* [What is needed]
Provide the number of lines in the records that hold the string "from", without any other words.

* [Supplied data]
++++++++

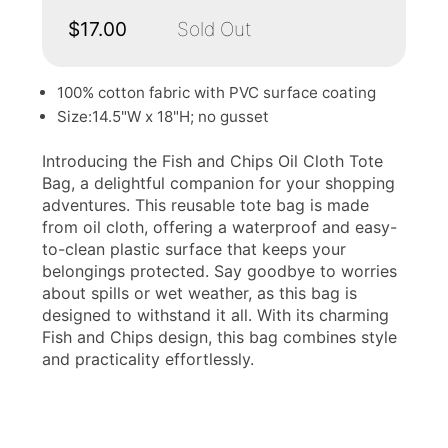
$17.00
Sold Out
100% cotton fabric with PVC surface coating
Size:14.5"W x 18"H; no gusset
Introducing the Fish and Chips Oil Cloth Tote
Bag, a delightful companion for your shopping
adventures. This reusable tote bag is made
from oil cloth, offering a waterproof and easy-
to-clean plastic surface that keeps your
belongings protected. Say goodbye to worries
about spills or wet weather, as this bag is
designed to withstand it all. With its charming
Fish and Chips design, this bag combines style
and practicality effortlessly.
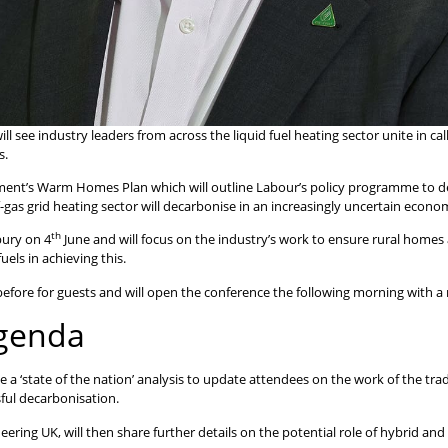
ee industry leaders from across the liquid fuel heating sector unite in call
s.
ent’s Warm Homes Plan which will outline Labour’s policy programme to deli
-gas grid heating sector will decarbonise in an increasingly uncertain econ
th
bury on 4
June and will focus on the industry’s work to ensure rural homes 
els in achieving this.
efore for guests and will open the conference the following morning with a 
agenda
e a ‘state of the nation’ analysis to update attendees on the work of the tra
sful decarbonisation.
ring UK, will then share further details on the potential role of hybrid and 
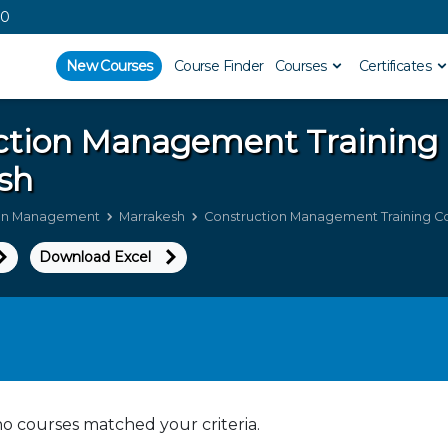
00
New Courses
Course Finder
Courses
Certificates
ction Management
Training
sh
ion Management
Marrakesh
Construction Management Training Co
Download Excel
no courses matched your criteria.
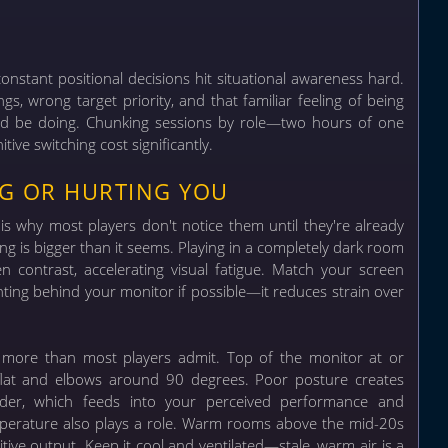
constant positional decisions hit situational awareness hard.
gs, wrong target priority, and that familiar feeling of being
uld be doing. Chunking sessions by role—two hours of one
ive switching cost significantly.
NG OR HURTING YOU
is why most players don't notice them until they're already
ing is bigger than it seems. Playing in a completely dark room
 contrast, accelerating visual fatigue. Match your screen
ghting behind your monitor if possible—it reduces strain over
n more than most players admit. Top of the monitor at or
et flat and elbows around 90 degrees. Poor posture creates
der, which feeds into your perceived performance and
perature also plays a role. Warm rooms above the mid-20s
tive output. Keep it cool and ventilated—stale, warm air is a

++++++++

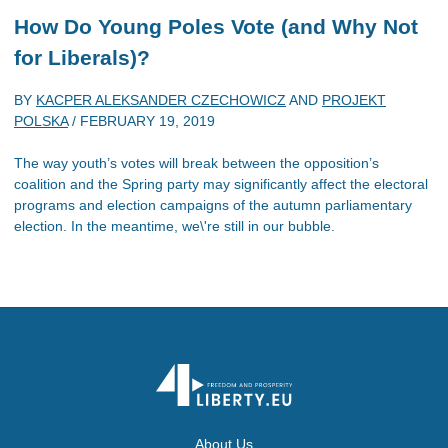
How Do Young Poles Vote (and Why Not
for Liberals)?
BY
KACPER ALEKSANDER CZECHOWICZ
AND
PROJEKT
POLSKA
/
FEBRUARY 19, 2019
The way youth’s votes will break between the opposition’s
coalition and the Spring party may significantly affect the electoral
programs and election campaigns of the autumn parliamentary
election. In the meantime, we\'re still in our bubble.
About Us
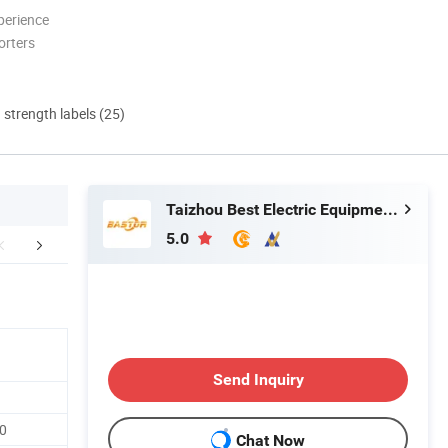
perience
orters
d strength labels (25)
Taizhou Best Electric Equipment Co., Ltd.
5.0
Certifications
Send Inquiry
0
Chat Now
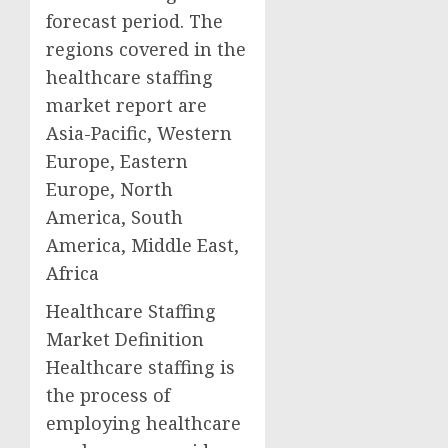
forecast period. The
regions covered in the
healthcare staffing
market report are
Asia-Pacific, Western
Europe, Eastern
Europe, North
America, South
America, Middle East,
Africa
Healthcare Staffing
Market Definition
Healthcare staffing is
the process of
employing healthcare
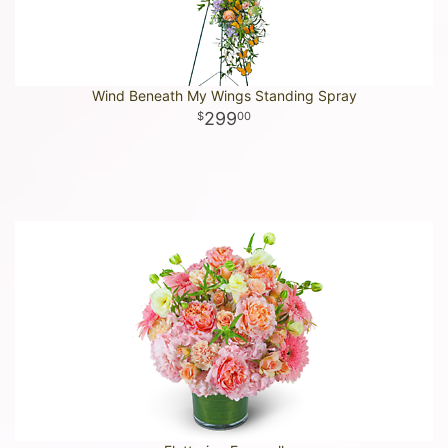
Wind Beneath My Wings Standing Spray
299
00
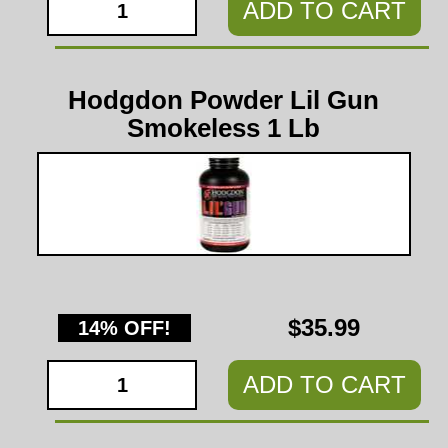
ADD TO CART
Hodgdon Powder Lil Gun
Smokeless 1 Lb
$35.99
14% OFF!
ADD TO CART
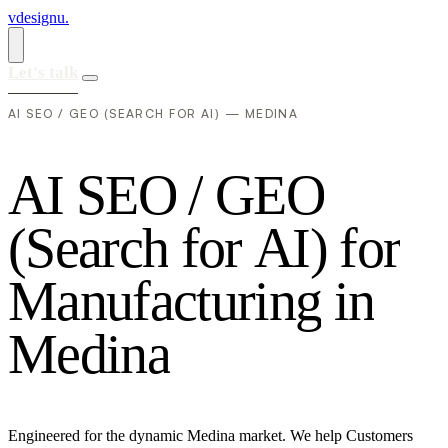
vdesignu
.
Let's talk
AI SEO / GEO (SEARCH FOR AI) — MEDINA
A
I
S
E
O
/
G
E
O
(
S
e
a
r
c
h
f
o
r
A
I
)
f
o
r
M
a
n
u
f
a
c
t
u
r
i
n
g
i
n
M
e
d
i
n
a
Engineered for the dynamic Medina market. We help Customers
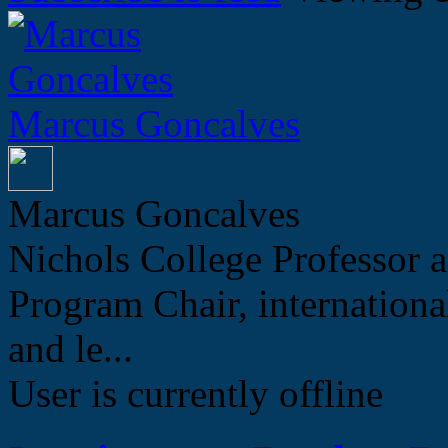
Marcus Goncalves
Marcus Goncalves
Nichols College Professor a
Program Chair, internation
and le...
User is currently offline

++++++++

* [Answer]
2